Mass-produced chocolate can be “incredibly soulless,” said Maruta, a world apart from the rich, fruity, spicy notes found in a bar of the company’s 78 percent dark chocolate.
From their Ho Chi Minh City-based factory, they’re now exporting close to two tons of chocolate a month, to some 15 countries.
The pair want Vietnam “to push quality cacao, so that Vietnamese cacao is known for quality and not quantity,” Maruta said.
Officials at state department VinaCacao said they aimed to increase cacao production some five-fold by 2020, but declined to provide further details.
Calling for quality
Major buyers including industry leader MARS are eager for Vietnam to grow more higher-quality “certified” beans— MARS has pledged to use only certified beans by 2020.
“Vietnam will play a role in providing certified quality beans to Mars,” which is working locally to train farmers and research new cacao strains, MARS Vietnam cocoa development manager Dinh Hai Lam told AFP.

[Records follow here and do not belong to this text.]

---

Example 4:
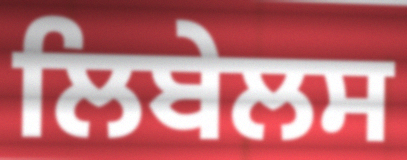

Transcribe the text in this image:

ਲਿਬੇਲਸ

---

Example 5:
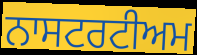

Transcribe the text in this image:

ਨਾਸਟਰਟੀਅਮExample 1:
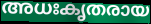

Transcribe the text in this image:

അധഃകൃതരായ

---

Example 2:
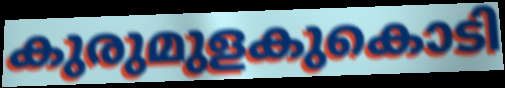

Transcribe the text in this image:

കുരുമുളകുകൊടി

The only other country to go into cacao production in recent years is Indonesia, which focuses only on producing a high volume of low-end, unfermented beans.
Cacao can be a good earner for farmers—but only if they can get a premium for their beans, and the premium is based on the quality, Safarian said.

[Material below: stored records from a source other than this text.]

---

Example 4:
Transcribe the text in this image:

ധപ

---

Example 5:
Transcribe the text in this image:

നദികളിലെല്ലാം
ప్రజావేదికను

Ironically, the people who are the most difficult to convince about the quality of Vietnamese chocolate are . . . Vietnamese.
“The Vietnamese consumer does not trust the product of his own country yet,” Safarian said, referring to consumers’ preference for imported goods which are perceived as higher quality.
“This will change,” he said. “You cannot approach the chocolate market in Vietnam as you approach it in France or Belgium,” he said, adding that while there is not likely to be much of a market for praline, the emerging middle class is already developing a taste for chocolate.
“Being in this business for 30 years, I have still never met anyone who doesn’t like chocolate at first bite.”